Of course, unit sales may not be a fair comparison between Apple’s HomePod — which entered the market at $349 touting superior sound quality — with Amazon’s Echo and Google Home, of which the cheapest models come in at a mere $50. However, as analyst Shannon Cross points out in the Bloomberg report, consumers likely had higher expectations for HomePod based on what competing voice assistant products could already do, and were therefore somewhat disappointed with the results. While Amazon and Google’s assistants can answer a wide variety of questions and even help you order a pizza, HomePod didn’t expand greatly on Siri’s existing capabilities, limiting it to answering a more limited set of questions around general knowledge (via Wikipedia), and movies, TV shows, and sports. Voice-controlled music playback was also limited to only content from Apple Music and iTunes Match, versus the much wider array of streaming services available to other smart speakers, and controlling only Apple HomeKit devices, which represent a limited subset of those devices supported by Amazon and Google’s platforms. In short, as we noted in our review, Apple’s HomePod is an iPhone accessory more than it is a standalone speaker, and requires a higher level of commitment to Apple’s products and services than any other product we’ve yet encountered, making it arguably a niche product right out of the gate.
According to the Bloomberg report, however, this appears to have been an intentional design decision on Apple’s part, with sources who worked on the project indicating that Apple never envisioned the HomePod as anything more than an accessory, putting in the same category as Apple’s AirPods, with upper management looking to build a high-quality speaker there than a digital home assistant. Whatever the ultimate vision for HomePod, was, however, it’s also clear that the company has struggled with realizing that vision, with the speaker missing its originally promised late 2017 ship date, and then finally shipping with features such as stereo pairing and AirPlay 2 support deferred to a future software update. It remains to be seen whether these enhancements will spur more sales, although it stands to reason that there are at least some satisfied HomePod users who are looking forward to adding additional devices once the multi-speaker support is available.
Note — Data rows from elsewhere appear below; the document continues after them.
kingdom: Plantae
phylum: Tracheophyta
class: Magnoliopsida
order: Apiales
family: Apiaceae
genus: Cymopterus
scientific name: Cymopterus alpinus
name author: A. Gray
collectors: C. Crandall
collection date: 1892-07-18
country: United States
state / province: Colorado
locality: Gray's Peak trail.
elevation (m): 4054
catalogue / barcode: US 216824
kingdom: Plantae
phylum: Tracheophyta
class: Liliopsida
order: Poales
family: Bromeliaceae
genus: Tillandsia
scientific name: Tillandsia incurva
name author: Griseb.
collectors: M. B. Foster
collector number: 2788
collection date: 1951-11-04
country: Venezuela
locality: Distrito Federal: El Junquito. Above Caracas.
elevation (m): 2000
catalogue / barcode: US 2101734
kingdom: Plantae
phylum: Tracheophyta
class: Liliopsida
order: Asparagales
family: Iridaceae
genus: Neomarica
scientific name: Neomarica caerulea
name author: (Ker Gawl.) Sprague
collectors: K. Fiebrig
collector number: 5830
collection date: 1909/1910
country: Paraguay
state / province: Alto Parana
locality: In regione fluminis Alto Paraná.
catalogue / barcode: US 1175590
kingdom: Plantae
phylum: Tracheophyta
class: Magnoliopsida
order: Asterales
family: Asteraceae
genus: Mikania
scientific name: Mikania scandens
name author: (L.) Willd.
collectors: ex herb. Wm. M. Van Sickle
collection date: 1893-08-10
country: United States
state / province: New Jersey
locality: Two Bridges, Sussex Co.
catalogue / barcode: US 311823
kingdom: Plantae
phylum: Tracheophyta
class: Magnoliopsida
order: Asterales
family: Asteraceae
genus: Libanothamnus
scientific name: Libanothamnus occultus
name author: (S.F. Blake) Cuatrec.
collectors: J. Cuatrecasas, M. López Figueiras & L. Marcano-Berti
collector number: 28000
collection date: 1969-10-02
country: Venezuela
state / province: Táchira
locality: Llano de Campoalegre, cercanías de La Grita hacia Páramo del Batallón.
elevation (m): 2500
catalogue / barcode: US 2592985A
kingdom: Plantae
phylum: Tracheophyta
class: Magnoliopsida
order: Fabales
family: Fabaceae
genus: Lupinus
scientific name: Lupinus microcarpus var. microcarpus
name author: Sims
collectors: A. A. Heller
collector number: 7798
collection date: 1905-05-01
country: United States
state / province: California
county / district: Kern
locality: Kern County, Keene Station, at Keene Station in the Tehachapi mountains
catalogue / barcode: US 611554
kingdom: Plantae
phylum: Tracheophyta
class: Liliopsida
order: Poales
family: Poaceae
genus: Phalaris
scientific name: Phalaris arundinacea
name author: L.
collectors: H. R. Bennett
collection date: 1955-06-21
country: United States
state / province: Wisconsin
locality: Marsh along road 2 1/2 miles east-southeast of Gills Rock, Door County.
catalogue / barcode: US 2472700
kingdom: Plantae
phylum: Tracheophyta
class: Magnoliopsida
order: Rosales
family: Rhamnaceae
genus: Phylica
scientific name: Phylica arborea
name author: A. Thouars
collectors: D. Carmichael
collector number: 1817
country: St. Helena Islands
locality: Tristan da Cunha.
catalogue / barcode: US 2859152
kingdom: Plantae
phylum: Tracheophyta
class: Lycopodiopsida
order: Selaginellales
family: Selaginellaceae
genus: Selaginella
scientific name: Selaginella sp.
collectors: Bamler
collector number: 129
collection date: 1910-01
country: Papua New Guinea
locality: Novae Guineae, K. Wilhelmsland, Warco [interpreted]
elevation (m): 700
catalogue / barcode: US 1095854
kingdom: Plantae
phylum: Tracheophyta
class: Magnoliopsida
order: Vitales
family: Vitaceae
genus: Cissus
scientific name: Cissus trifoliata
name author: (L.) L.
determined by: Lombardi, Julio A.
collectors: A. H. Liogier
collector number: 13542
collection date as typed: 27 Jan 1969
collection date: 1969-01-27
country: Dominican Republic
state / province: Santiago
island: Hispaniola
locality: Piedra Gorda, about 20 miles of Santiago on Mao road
Not all analysts see the HomePod’s future as bleak, however. Veteran Apple analyst Gene Munster, co-founder of Loup Ventures, has gone on the record saying that he expects HomePod sales will pick up later this year in the holiday shopping season, estimating that Apple will sell seven million HomePods this year, and close to 11 million in 2019. Munster predicts that Amazon will sell 29 million Echos in 2018 and 39 million in 2019, and that Google will see sales of 18 million Google Homes this year and about 32 million the next. While these numbers don’t necessarily suggest HomePod will be beating the competition, there’s no doubt that Apple will continue to improve the speaker, and the company has a long history of first-generation devices — going back even to the original iPod in 2001 — that initially met with lacklustre reviews and outright skepticism but later expanded to meet with overwhelming success.